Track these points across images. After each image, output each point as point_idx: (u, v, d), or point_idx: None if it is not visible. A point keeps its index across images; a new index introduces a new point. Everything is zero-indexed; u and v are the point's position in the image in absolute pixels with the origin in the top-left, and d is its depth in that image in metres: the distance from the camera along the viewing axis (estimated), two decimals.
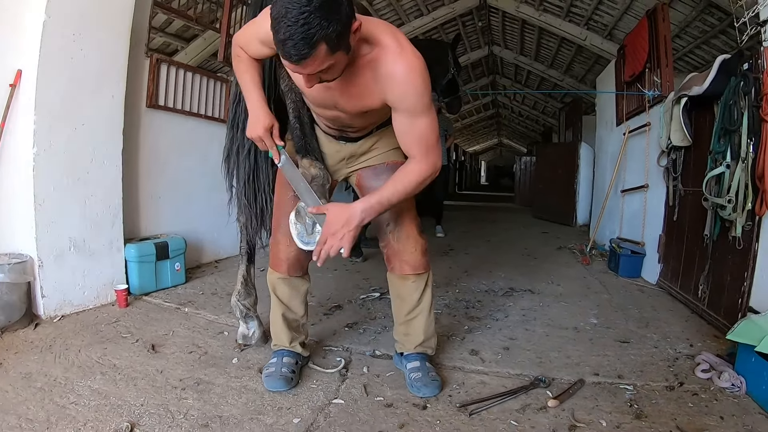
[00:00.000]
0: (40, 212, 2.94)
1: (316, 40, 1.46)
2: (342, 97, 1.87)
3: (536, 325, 3.24)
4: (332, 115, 2.04)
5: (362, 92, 1.83)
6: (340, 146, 2.24)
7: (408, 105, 1.80)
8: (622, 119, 5.96)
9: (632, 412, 2.08)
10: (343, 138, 2.22)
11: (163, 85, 4.09)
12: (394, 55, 1.72)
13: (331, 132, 2.21)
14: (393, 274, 2.30)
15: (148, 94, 3.93)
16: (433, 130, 1.88)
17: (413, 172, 1.91)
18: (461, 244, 6.68)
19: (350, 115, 1.99)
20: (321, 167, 2.15)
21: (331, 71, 1.63)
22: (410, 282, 2.26)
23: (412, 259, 2.23)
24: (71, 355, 2.49)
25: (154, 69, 3.94)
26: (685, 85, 3.60)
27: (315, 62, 1.52)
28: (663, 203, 4.31)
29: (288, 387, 2.20)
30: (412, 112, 1.82)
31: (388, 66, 1.73)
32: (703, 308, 3.36)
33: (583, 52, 9.03)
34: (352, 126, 2.13)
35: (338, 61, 1.60)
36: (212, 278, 4.19)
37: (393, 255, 2.26)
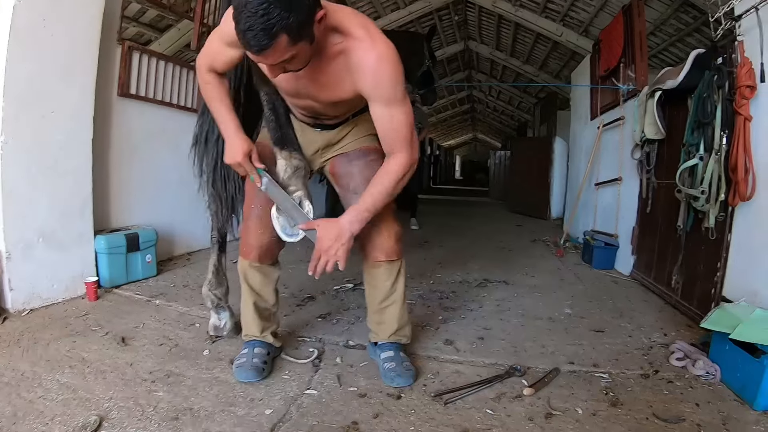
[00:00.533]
0: (8, 203, 2.85)
1: (276, 31, 1.45)
2: (313, 86, 1.86)
3: (511, 316, 3.25)
4: (305, 104, 2.03)
5: (333, 82, 1.82)
6: (315, 135, 2.22)
7: (381, 95, 1.80)
8: (596, 113, 6.02)
9: (608, 400, 2.10)
10: (318, 125, 2.20)
11: (135, 73, 4.01)
12: (365, 45, 1.72)
13: (306, 120, 2.19)
14: (366, 262, 2.29)
15: (120, 83, 3.85)
16: (410, 120, 1.88)
17: (394, 169, 1.92)
18: (436, 237, 6.69)
19: (323, 104, 1.98)
20: (300, 158, 2.14)
21: (294, 62, 1.62)
22: (382, 270, 2.24)
23: (385, 246, 2.21)
24: (39, 349, 2.43)
25: (126, 57, 3.86)
26: (659, 79, 3.64)
27: (276, 53, 1.52)
28: (636, 196, 4.37)
29: (259, 378, 2.18)
30: (387, 102, 1.81)
31: (359, 56, 1.73)
32: (677, 299, 3.41)
33: (559, 48, 9.10)
34: (327, 114, 2.11)
35: (301, 52, 1.59)
36: (184, 270, 4.15)
37: (367, 243, 2.24)
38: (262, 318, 2.34)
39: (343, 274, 4.09)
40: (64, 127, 3.14)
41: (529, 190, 9.92)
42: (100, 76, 3.41)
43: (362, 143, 2.25)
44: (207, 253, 2.77)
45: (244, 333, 2.38)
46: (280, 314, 2.55)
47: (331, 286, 3.79)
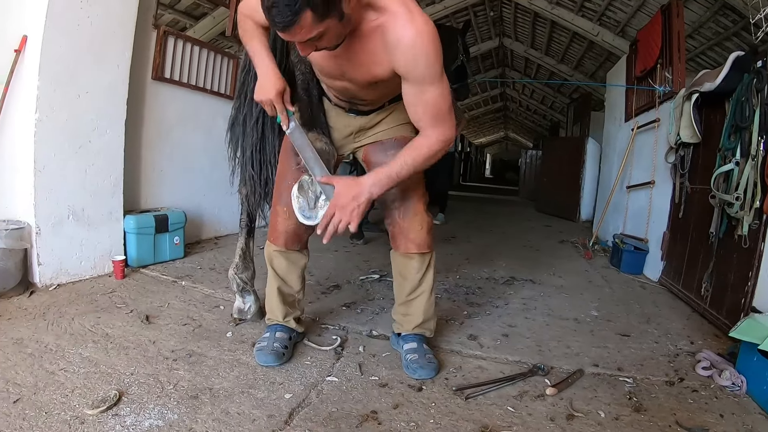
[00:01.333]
0: (40, 179, 2.91)
1: (300, 6, 1.42)
2: (349, 65, 1.83)
3: (536, 314, 3.21)
4: (341, 86, 2.00)
5: (370, 60, 1.78)
6: (350, 119, 2.20)
7: (418, 73, 1.74)
8: (631, 115, 5.90)
9: (631, 405, 2.05)
10: (353, 111, 2.18)
11: (169, 57, 4.05)
12: (403, 21, 1.65)
13: (341, 104, 2.16)
14: (397, 252, 2.27)
15: (154, 66, 3.89)
16: (446, 99, 1.82)
17: (424, 146, 1.86)
18: (464, 233, 6.66)
19: (359, 86, 1.94)
20: (327, 141, 2.12)
21: (324, 39, 1.59)
22: (414, 261, 2.22)
23: (417, 238, 2.19)
24: (64, 323, 2.47)
25: (161, 41, 3.90)
26: (696, 81, 3.55)
27: (302, 29, 1.49)
28: (669, 200, 4.27)
29: (279, 362, 2.17)
30: (422, 81, 1.75)
31: (397, 32, 1.66)
32: (705, 307, 3.32)
33: (595, 48, 8.96)
34: (362, 98, 2.08)
35: (330, 28, 1.55)
36: (211, 254, 4.18)
37: (398, 233, 2.22)
38: (286, 303, 2.33)
39: (370, 264, 4.13)
40: (97, 107, 3.18)
41: (559, 191, 9.79)
42: (135, 60, 3.45)
43: (398, 132, 2.21)
44: (234, 238, 2.79)
45: (267, 317, 2.38)
46: (305, 301, 2.54)
47: (357, 276, 3.80)
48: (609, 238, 5.73)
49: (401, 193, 2.17)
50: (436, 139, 1.85)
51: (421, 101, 1.80)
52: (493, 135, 33.21)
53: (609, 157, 7.24)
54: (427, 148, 1.86)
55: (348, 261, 4.34)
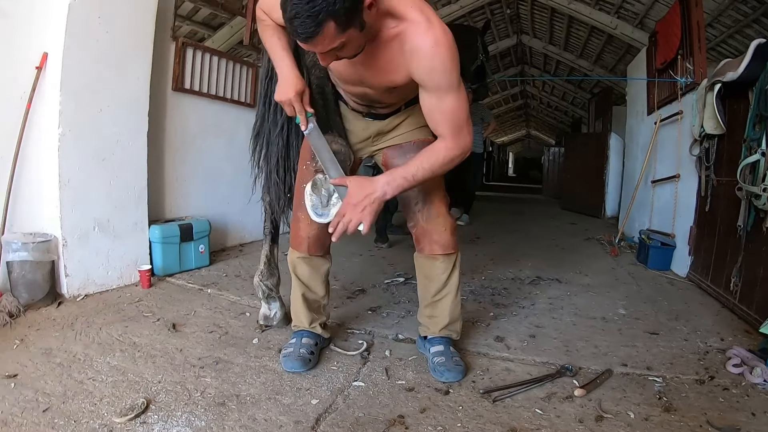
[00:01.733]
0: (65, 192, 2.96)
1: (323, 18, 1.43)
2: (367, 72, 1.83)
3: (563, 314, 3.17)
4: (360, 91, 2.00)
5: (388, 67, 1.78)
6: (367, 123, 2.20)
7: (436, 82, 1.73)
8: (653, 108, 5.82)
9: (661, 405, 2.01)
10: (370, 115, 2.17)
11: (189, 68, 4.09)
12: (423, 29, 1.66)
13: (358, 108, 2.16)
14: (421, 254, 2.26)
15: (174, 77, 3.94)
16: (463, 108, 1.81)
17: (441, 151, 1.85)
18: (488, 233, 6.62)
19: (377, 91, 1.94)
20: (343, 144, 2.12)
21: (345, 49, 1.59)
22: (438, 262, 2.21)
23: (441, 239, 2.19)
24: (92, 332, 2.51)
25: (180, 52, 3.95)
26: (718, 71, 3.48)
27: (325, 40, 1.50)
28: (695, 194, 4.18)
29: (305, 368, 2.18)
30: (440, 89, 1.75)
31: (415, 40, 1.67)
32: (735, 302, 3.24)
33: (614, 42, 8.88)
34: (381, 102, 2.08)
35: (351, 39, 1.56)
36: (236, 261, 4.21)
37: (422, 235, 2.22)
38: (311, 309, 2.34)
39: (395, 268, 4.12)
40: (120, 120, 3.23)
41: (583, 188, 9.68)
42: (155, 72, 3.50)
43: (416, 135, 2.20)
44: (259, 246, 2.80)
45: (293, 323, 2.39)
46: (330, 306, 2.54)
47: (382, 280, 3.79)
48: (635, 234, 5.65)
49: (423, 195, 2.17)
50: (455, 146, 1.84)
51: (439, 110, 1.80)
52: (514, 133, 33.04)
53: (632, 152, 7.15)
54: (445, 154, 1.85)
55: (373, 265, 4.34)
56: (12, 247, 2.76)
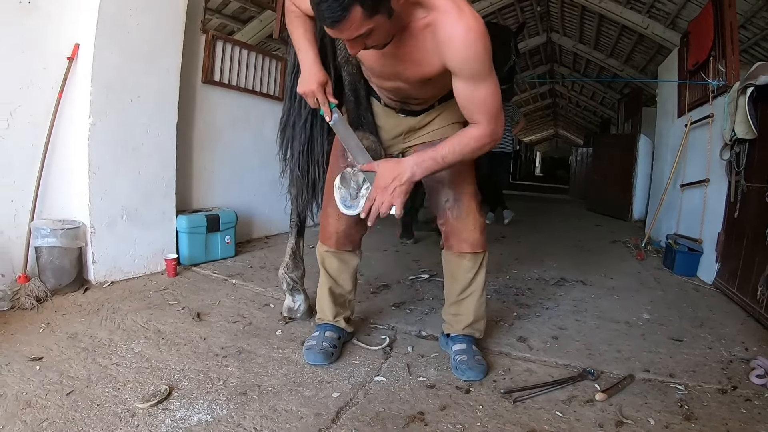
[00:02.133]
0: (95, 180, 3.01)
1: (350, 2, 1.42)
2: (400, 64, 1.81)
3: (587, 317, 3.13)
4: (393, 86, 1.98)
5: (421, 58, 1.76)
6: (400, 120, 2.18)
7: (469, 70, 1.71)
8: (684, 110, 5.71)
9: (682, 413, 1.97)
10: (404, 111, 2.16)
11: (218, 61, 4.13)
12: (454, 17, 1.63)
13: (392, 104, 2.15)
14: (450, 252, 2.25)
15: (204, 70, 3.97)
16: (496, 95, 1.79)
17: (474, 137, 1.82)
18: (513, 232, 6.57)
19: (411, 85, 1.92)
20: (374, 140, 2.11)
21: (373, 36, 1.58)
22: (466, 261, 2.19)
23: (471, 237, 2.16)
24: (117, 318, 2.55)
25: (210, 45, 3.97)
26: (751, 74, 3.40)
27: (352, 26, 1.49)
28: (724, 199, 4.09)
29: (327, 361, 2.18)
30: (474, 78, 1.73)
31: (447, 29, 1.64)
32: (761, 312, 3.15)
33: (645, 42, 8.74)
34: (415, 97, 2.06)
35: (379, 26, 1.54)
36: (262, 253, 4.24)
37: (451, 232, 2.20)
38: (337, 303, 2.34)
39: (420, 264, 4.11)
40: (149, 111, 3.27)
41: (610, 189, 9.55)
42: (185, 64, 3.53)
43: (448, 132, 2.14)
44: (284, 238, 2.81)
45: (317, 316, 2.39)
46: (356, 301, 2.54)
47: (407, 276, 3.78)
48: (662, 238, 5.55)
49: (453, 191, 2.16)
50: (487, 133, 1.81)
51: (474, 98, 1.78)
52: (542, 132, 32.78)
53: (661, 155, 7.03)
54: (476, 140, 1.82)
55: (398, 261, 4.33)
56: (41, 233, 2.80)
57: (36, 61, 2.86)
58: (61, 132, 2.98)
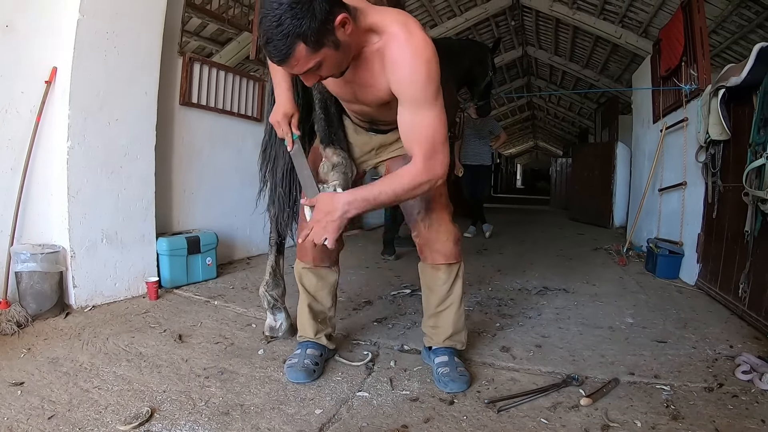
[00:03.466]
0: (74, 204, 3.00)
1: (291, 40, 1.46)
2: (358, 89, 1.86)
3: (570, 324, 3.16)
4: (358, 108, 2.04)
5: (374, 83, 1.79)
6: (370, 137, 2.23)
7: (412, 94, 1.71)
8: (659, 116, 5.83)
9: (669, 413, 1.99)
10: (372, 130, 2.21)
11: (196, 82, 4.15)
12: (400, 42, 1.66)
13: (361, 124, 2.20)
14: (425, 264, 2.27)
15: (182, 92, 3.99)
16: (440, 128, 1.76)
17: (407, 176, 1.78)
18: (495, 244, 6.62)
19: (373, 108, 1.98)
20: (344, 156, 2.14)
21: (324, 68, 1.60)
22: (441, 273, 2.21)
23: (444, 249, 2.18)
24: (99, 342, 2.53)
25: (187, 67, 4.00)
26: (722, 77, 3.49)
27: (299, 62, 1.53)
28: (702, 201, 4.17)
29: (309, 379, 2.17)
30: (417, 103, 1.72)
31: (394, 52, 1.68)
32: (744, 309, 3.22)
33: (619, 51, 8.92)
34: (380, 119, 2.11)
35: (327, 58, 1.56)
36: (243, 274, 4.23)
37: (424, 244, 2.22)
38: (317, 320, 2.34)
39: (401, 279, 4.12)
40: (127, 133, 3.28)
41: (590, 198, 9.66)
42: (163, 86, 3.56)
43: None
44: (266, 259, 2.80)
45: (298, 334, 2.39)
46: (337, 318, 2.54)
47: (389, 291, 3.79)
48: (643, 243, 5.62)
49: (425, 204, 2.18)
50: (424, 170, 1.77)
51: (414, 126, 1.76)
52: (522, 145, 33.05)
53: (639, 161, 7.16)
54: (411, 179, 1.78)
55: (380, 277, 4.34)
56: (21, 258, 2.79)
57: (14, 84, 2.86)
58: (39, 155, 2.97)
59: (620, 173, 8.61)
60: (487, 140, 7.11)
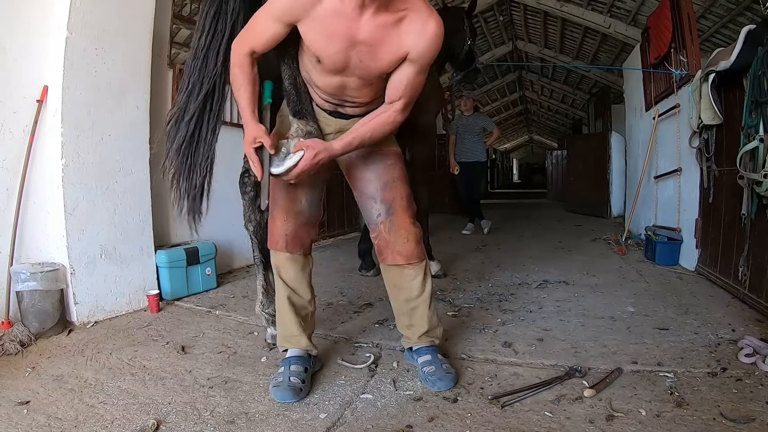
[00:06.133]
0: (71, 221, 3.01)
1: None
2: (367, 53, 1.90)
3: (571, 316, 3.17)
4: (338, 83, 2.03)
5: (388, 46, 1.88)
6: (330, 120, 2.21)
7: (423, 61, 1.93)
8: (650, 103, 5.85)
9: (673, 400, 2.00)
10: (336, 113, 2.19)
11: None
12: (428, 14, 1.88)
13: (326, 106, 2.18)
14: (385, 264, 2.27)
15: (173, 104, 3.97)
16: (420, 89, 2.05)
17: (386, 114, 2.06)
18: (494, 240, 6.63)
19: (363, 81, 2.01)
20: (314, 127, 2.13)
21: None
22: (408, 271, 2.22)
23: (405, 249, 2.19)
24: (102, 357, 2.54)
25: (178, 79, 4.00)
26: (712, 61, 3.51)
27: None
28: (697, 186, 4.20)
29: (297, 398, 2.07)
30: (421, 68, 1.96)
31: (422, 21, 1.86)
32: (744, 292, 3.24)
33: (608, 41, 8.93)
34: (355, 98, 2.11)
35: None
36: (243, 282, 4.24)
37: (384, 246, 2.23)
38: (299, 315, 2.28)
39: None
40: (121, 148, 3.29)
41: (587, 189, 9.69)
42: (154, 99, 3.57)
43: (380, 145, 2.23)
44: None
45: (279, 343, 2.34)
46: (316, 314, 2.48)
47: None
48: (642, 231, 5.64)
49: (385, 206, 2.21)
50: (400, 113, 2.06)
51: (410, 83, 1.98)
52: (517, 139, 33.04)
53: (633, 149, 7.19)
54: (388, 116, 2.06)
55: (379, 279, 4.25)
56: (21, 277, 2.80)
57: (6, 105, 2.87)
58: (35, 174, 2.99)
59: (615, 162, 8.63)
60: (480, 137, 7.10)
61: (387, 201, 2.19)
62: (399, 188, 2.21)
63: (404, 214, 2.20)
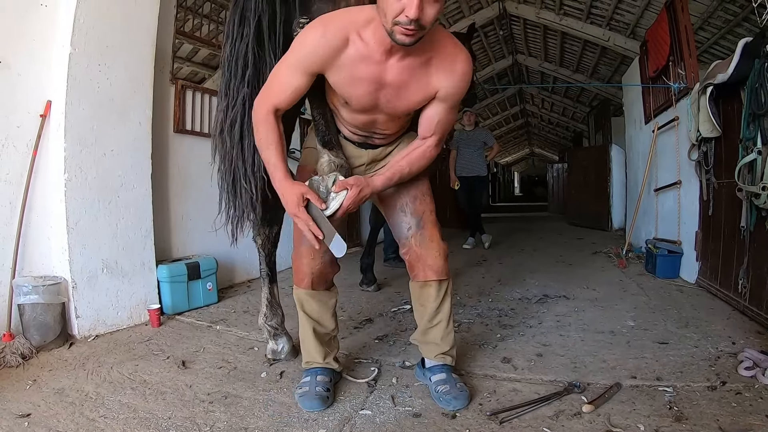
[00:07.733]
0: (73, 235, 3.03)
1: None
2: (395, 93, 1.92)
3: (571, 331, 3.17)
4: (367, 119, 2.06)
5: (417, 85, 1.91)
6: (360, 152, 2.24)
7: (454, 99, 2.00)
8: (650, 116, 5.88)
9: (672, 415, 2.00)
10: (365, 145, 2.22)
11: (189, 109, 4.19)
12: (456, 54, 1.91)
13: (355, 138, 2.21)
14: (416, 281, 2.27)
15: (175, 119, 4.03)
16: (454, 123, 2.02)
17: (422, 149, 2.10)
18: (495, 254, 6.63)
19: (390, 117, 2.05)
20: (344, 158, 2.17)
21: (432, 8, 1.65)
22: (432, 290, 2.22)
23: (436, 264, 2.19)
24: (103, 371, 2.54)
25: (180, 94, 4.04)
26: (709, 74, 3.53)
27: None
28: (697, 198, 4.21)
29: (324, 406, 2.12)
30: (452, 105, 2.03)
31: (449, 63, 1.90)
32: (745, 304, 3.24)
33: (608, 54, 9.00)
34: (384, 131, 2.15)
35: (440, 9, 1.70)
36: (244, 297, 4.24)
37: (416, 260, 2.21)
38: (323, 344, 2.31)
39: (402, 296, 4.11)
40: (124, 163, 3.31)
41: (588, 202, 9.69)
42: (156, 114, 3.60)
43: None
44: None
45: (305, 360, 2.34)
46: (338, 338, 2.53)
47: (389, 308, 3.79)
48: (642, 244, 5.65)
49: (415, 220, 2.20)
50: (434, 148, 2.11)
51: (442, 120, 2.03)
52: (518, 153, 33.08)
53: (633, 162, 7.21)
54: (424, 151, 2.10)
55: (380, 294, 4.34)
56: (23, 291, 2.81)
57: (10, 119, 2.90)
58: (38, 188, 3.01)
59: (616, 175, 8.65)
60: (481, 151, 7.12)
61: (417, 213, 2.20)
62: (428, 203, 2.24)
63: (434, 228, 2.22)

#### [REQUIRED WORK]
What you write must match the listing exactly, from the line with "41: (529, 190, 9.92)" up to and including the line with "55: (348, 261, 4.34)". Pictures stay out.

#### [TASK RESPONSE]
41: (529, 190, 9.92)
42: (100, 76, 3.41)
43: (362, 143, 2.25)
44: (207, 253, 2.77)
45: (244, 333, 2.38)
46: (280, 314, 2.55)
47: (331, 286, 3.79)
[00:01.333]
0: (40, 179, 2.91)
1: (300, 6, 1.42)
2: (349, 65, 1.83)
3: (536, 314, 3.21)
4: (341, 86, 2.00)
5: (370, 60, 1.78)
6: (350, 119, 2.20)
7: (418, 73, 1.74)
8: (631, 115, 5.90)
9: (631, 405, 2.05)
10: (353, 111, 2.18)
11: (169, 57, 4.05)
12: (403, 21, 1.65)
13: (341, 104, 2.16)
14: (397, 252, 2.27)
15: (154, 66, 3.89)
16: (446, 99, 1.82)
17: (424, 146, 1.86)
18: (464, 233, 6.66)
19: (359, 86, 1.94)
20: (327, 141, 2.12)
21: (324, 39, 1.59)
22: (414, 261, 2.22)
23: (417, 238, 2.19)
24: (64, 323, 2.47)
25: (161, 41, 3.90)
26: (696, 81, 3.55)
27: (302, 29, 1.49)
28: (669, 200, 4.27)
29: (279, 362, 2.17)
30: (422, 81, 1.75)
31: (397, 32, 1.66)
32: (705, 307, 3.32)
33: (595, 48, 8.96)
34: (362, 98, 2.08)
35: (330, 28, 1.55)
36: (211, 254, 4.18)
37: (398, 233, 2.22)
38: (286, 303, 2.33)
39: (370, 264, 4.13)
40: (97, 107, 3.18)
41: (559, 191, 9.79)
42: (135, 60, 3.45)
43: (398, 132, 2.21)
44: (234, 238, 2.79)
45: (267, 317, 2.38)
46: (305, 301, 2.54)
47: (357, 276, 3.80)
48: (609, 238, 5.73)
49: (401, 193, 2.17)
50: (436, 139, 1.85)
51: (421, 101, 1.80)
52: (493, 135, 33.21)
53: (609, 157, 7.24)
54: (427, 148, 1.86)
55: (348, 261, 4.34)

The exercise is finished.